TASKS TO PERFORM:
1. Translate this sentence from the forum thread on selling VBA applications into Spanish: "I really don't know where to start, and would appreciate anyone's thoughts on the subject."
2. Carry on the forum thread on selling VBA applications from the point where it stops.
DOCUMENT SEGMENT below:
# Selling VBA Applications - protecting your work



## joejoejoe1 (May 12, 2006)

Hello, 

I had a idea for a 'commercial application' - that is, one that I'd like to sell and charge people for.  I would like to implement it using Excel VBA, because this interface would make the most sense for what the product needs to accomplish.

I was wondering if anyone has ever had a similar thought, and was curious to what extent you can 'patent, copyright' etc. an Excel Application.  I really don't know where to start, and would appreciate anyone's thoughts on the subject.  There's the topic of both code and functionality to address.

Assuming I found a niche product that solved a real problem, I would think it's very easy for anyone - for example, a big software company, to simply copy the idea, patent it and forget about me.  After all, I think Excel is a real ripoff of Lotus 123, and no one has really presented to me a convincing argument why Excel isn't a patent infringement on Excel - so maybe I really don't get it.

Of course, I'm sure there's lots of other companies that could afford to prove I've copied their idea - and I'm not so sure I could afford to argue with the deep pockets companies have to pay their lawyers. 

Thanks in advance for your thoughts.  Any url's or links are much appreciated.


----------



## atmospheric (May 12, 2006)

Here's a start:

http://www.mrexcel.com/board2/viewtopic.php?t=204270&highlight=copyright

HTH


----------



## joejoejoe1 (May 18, 2006)

HTH,

Like your little quote - laughed out loud when I read it.

The links you gave were a nice start, but more 'protection' oriented.  I'm looking more for whether you can really protect a 'design' that's implemented in VBA in Excel - for example from a company that rewrites it in C++ w/their own GUI, and makes minimal changes to the interface to make it 'their' copyright, etc.
End of DOCUMENT SEGMENT.
PROVIDED RECORDS below:
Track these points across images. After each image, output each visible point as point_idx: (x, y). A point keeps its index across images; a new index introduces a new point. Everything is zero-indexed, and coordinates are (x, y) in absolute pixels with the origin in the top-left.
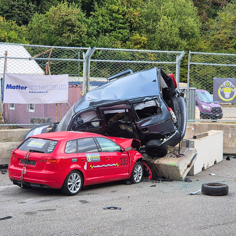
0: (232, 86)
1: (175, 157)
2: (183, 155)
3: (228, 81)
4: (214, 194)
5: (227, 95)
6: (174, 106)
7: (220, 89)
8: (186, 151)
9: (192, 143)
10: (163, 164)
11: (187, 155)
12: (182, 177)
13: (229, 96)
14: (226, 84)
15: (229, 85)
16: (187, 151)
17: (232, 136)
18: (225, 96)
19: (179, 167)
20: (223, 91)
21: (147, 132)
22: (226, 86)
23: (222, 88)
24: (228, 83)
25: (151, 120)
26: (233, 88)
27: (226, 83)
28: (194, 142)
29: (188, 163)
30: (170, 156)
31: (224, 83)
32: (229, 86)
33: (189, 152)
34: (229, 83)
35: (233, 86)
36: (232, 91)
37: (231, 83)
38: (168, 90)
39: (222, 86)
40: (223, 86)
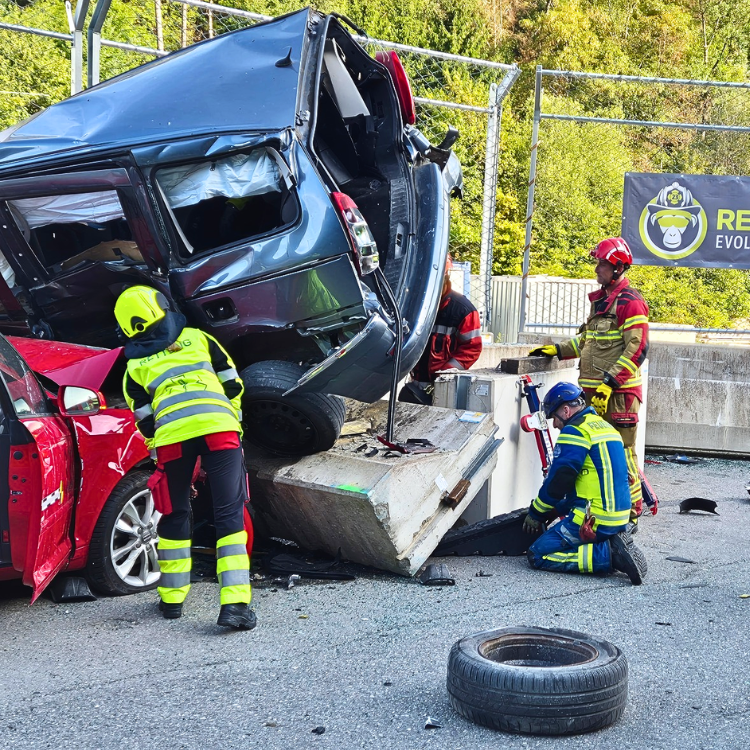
0: (690, 204)
1: (375, 451)
2: (425, 443)
3: (676, 185)
4: (525, 727)
5: (673, 234)
6: (393, 203)
7: (646, 214)
8: (442, 425)
9: (484, 390)
10: (308, 490)
11: (444, 444)
12: (406, 559)
13: (678, 240)
14: (670, 197)
15: (680, 202)
16: (451, 425)
17: (684, 384)
18: (666, 239)
19: (386, 506)
20: (656, 221)
21: (234, 319)
22: (670, 205)
23: (653, 210)
24: (675, 193)
25: (250, 255)
26: (695, 212)
27: (669, 193)
28: (489, 383)
29: (447, 485)
30: (357, 446)
31: (663, 194)
32: (678, 205)
33: (458, 430)
34: (681, 193)
35: (696, 204)
36: (690, 223)
37: (687, 195)
38: (370, 129)
39: (653, 203)
40: (659, 203)
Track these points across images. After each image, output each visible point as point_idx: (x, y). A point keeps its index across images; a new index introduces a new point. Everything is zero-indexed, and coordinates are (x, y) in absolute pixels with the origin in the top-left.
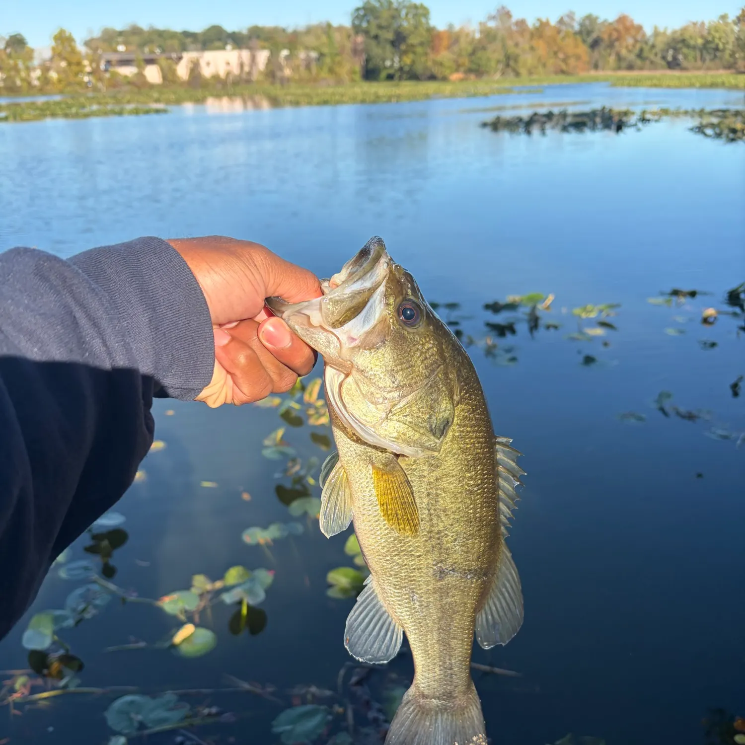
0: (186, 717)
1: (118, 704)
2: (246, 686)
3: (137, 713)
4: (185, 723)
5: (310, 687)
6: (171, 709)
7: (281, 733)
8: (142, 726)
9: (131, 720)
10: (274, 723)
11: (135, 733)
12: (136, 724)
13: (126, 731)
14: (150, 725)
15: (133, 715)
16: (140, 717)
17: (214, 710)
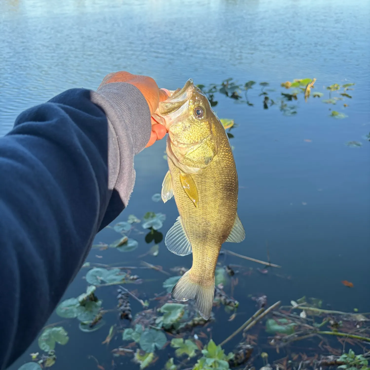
0: (124, 280)
1: (91, 272)
2: (152, 266)
3: (100, 276)
4: (122, 282)
5: (181, 267)
6: (117, 275)
7: (168, 288)
8: (102, 282)
9: (97, 279)
10: (164, 283)
11: (99, 285)
12: (99, 281)
13: (95, 284)
14: (107, 282)
15: (98, 277)
16: (102, 278)
17: (135, 277)
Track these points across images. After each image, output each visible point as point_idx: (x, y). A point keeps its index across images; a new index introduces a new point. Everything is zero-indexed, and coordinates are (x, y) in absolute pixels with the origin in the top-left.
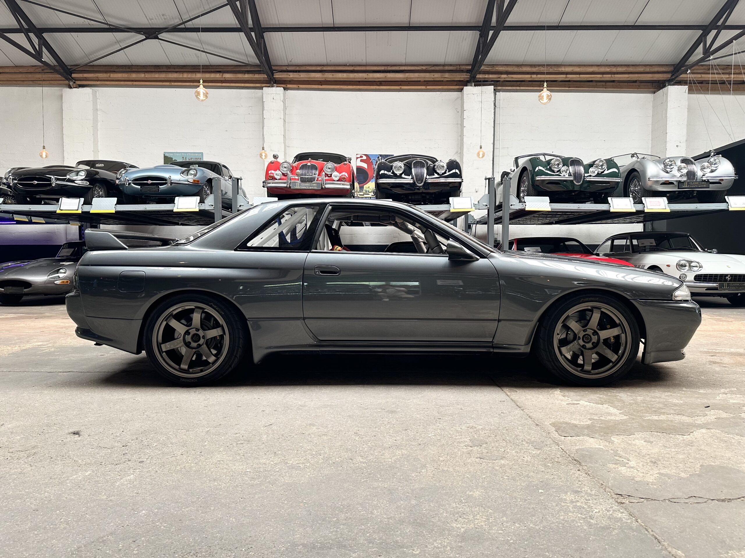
End of PROVIDED RECORDS.
RESULTS:
1. Realmente no sé por dónde empezar y agradecería las opiniones de cualquiera sobre el tema.

2.
I realize it's a complicated question, and I'll bet it goes on all the time.  Probably, most people sell their consulting services together with their programs - at least then you're sealing in some of the profit/credit you should get.  But to distribute it as a stand-alone piece of software application - this is probably a risky endeavor if you really have an idea that can take off (and I realize many dreamers are currently thinking they have that idea right at this moment - but have never taken the steps to try and bring it to the next level.")


----------



## katphish (Jun 25, 2006)

*protecing Excel app*

Your question is better answered by a patent attorney but from what I know about patents and copyrights, you wouldn't have any basis to patent what you wrote. Plus patents don't protect you at all, all they do is give you the legal right to sue someone who you know has violated your patent (and it's up to you find that person and prove that they violated it). Just having patent doesn't prevent anyone from stealing your design, it just gives you the legal right to sue. I've written a few patents so I know this and it's very misleading to call it "patent protection" when in reality there is no protection until you sue and WIN (which means big $$$ for lawyers).

The hard part is finding people who have violated your patent. How can you do that? You can spend hours each day searching online for products similar to yours and then figuring out if they used yours to create theirs. It's a crazy business.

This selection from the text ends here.